戦後国債市場の歴史

戦後、国債が始めて発行されたのは1966年である。東京オリンピック後の不況により、赤字国債が発行された。それまでは高度経済成長に支えられた収支均衡予算が組まれ、国債は発行されなかったが、1966年以降は毎年発行されるようになる。

戦後の国債市場を巡る主な出来事

国債は安定して発行する必要があるため、シンジケート団(以下、シ団)及び大蔵省資金運用部の引受により発行された。シ団とは、国債引受を目的として組織された団体で、銀行や証券会社などほとんどの金融機関がメンバーになった。

また、金融機関が多く保有することを期待されたため、シ団引受分のうち一部は個人や事業法人に売却されたが、ほとんどは金融機関が保有し市場売却は事実上制限されてきた。つまり、流通市場はほとんど存在しなかった。

そして、金融機関引受分は発行後1年経過すると、そのほとんどを日銀が買い取った。個人や事業法人が取得した国債も、売却するには購入した証券会社に買い取ってもらうしかなく、流動性は低かった。1966~1976年の期間は、このように国債は発行されていたものの、流通市場はほとんど発達していなかった。

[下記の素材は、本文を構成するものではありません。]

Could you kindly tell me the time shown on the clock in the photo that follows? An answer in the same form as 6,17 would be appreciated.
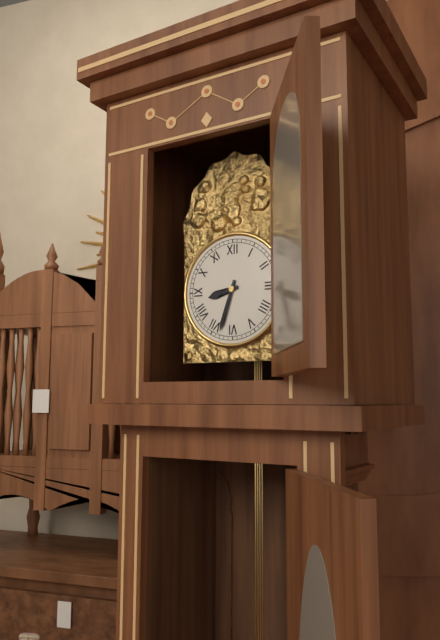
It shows 8,33
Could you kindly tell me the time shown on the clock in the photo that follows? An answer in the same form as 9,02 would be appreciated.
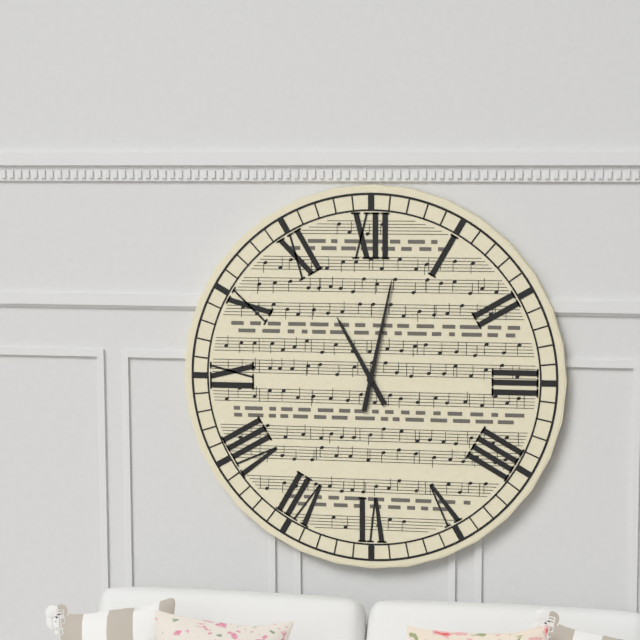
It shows 11,02
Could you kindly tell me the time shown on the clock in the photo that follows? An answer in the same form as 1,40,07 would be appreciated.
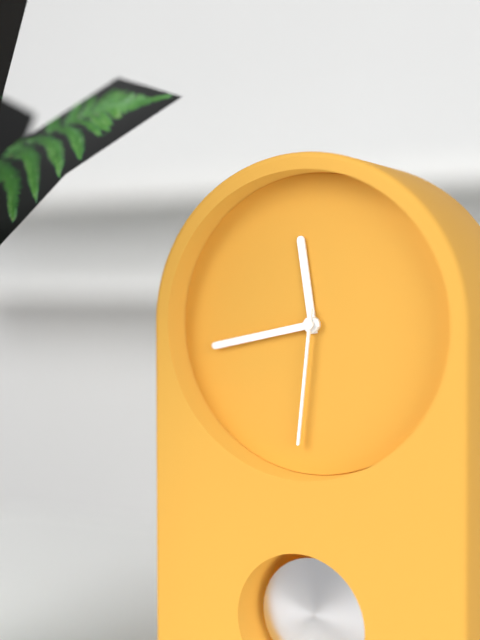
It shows 11,43,31
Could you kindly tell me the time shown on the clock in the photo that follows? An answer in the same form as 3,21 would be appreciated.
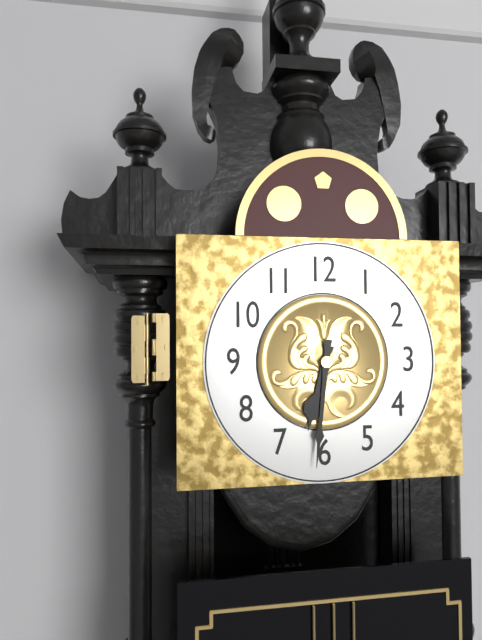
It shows 6,31
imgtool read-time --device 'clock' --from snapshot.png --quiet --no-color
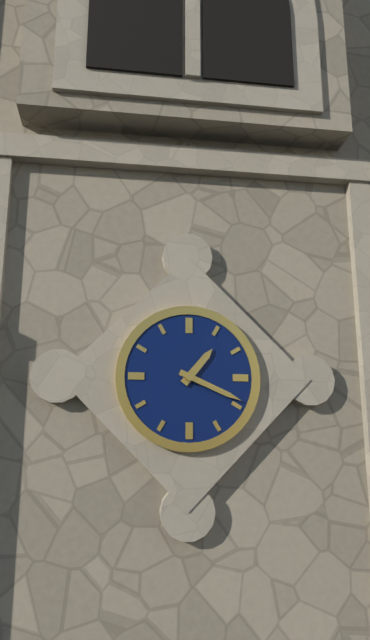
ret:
1:19
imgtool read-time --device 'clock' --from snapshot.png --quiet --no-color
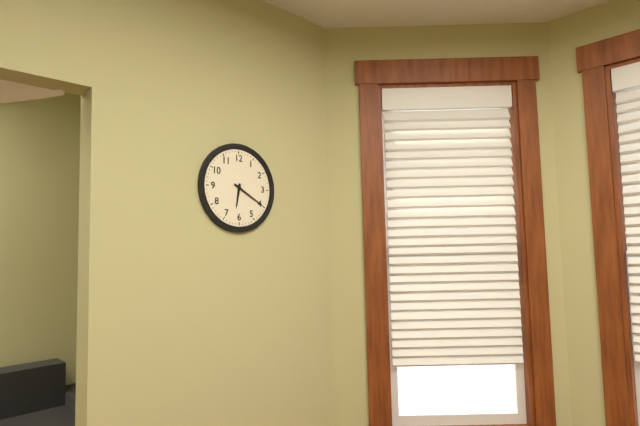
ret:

1971年のニクソンショック、1973年の第1次石油危機などを受け、その後の不況から抜け出すため、1975年以降は国債が大量発行されるようになる(国債大量発行時代)。国債が大量発行されるようになると、全額を日銀で買い取ることができなくなり、金融機関保有分の市中売却ニーズが高まった。

1977年には金融機関保有分のうち、発行後1年経過した国債については市場で売却できるようになった。これをきっかけに、国債流通市場は拡大していった。しかし、この間も金融機関には発行後一定期間の売却制限があったことや、自己保有分を流動化(売却)することが中心であったことなどから、活発な売買が発生するまでにはならなかった。

一方で市場が活発に発展するよう、様々な試みが実施された。国債を大量に消化するためには、投資家ニーズに合う国債を発行する必要がある。そのため、様々な種類の国債が発行された。

1966年に発行された国債は期間7年であったが、1972年には期間10年の国債が発行された。そして、1977年以降は5年割引国債、3年中期国債、2年中期国債、4年中期国債、6年長期国債等、様々な種類の国債が発行されていくことになる(i)。

更に、金融機関が国債引受後、一定期間(1977年当初は1年)を保有しなければならない売却制限期間は、その後徐々に短縮されていく(完全撤廃は1995年)。

また、1983年には金融機関による募集取扱が開始された。これは金融機関の店舗を通じて個人などに国債を販売する仕組みで、より幅広い投資家に国債が売却されることになった。1977~1984年の期間は、このように様々な取組により市場が整備されていった。

1984年に金融機関による国債ディーリングが一部の年限(期間2年未満)において開始され、翌年の1985年には全年限の国債ディーリング(フルディーリング)が開始された。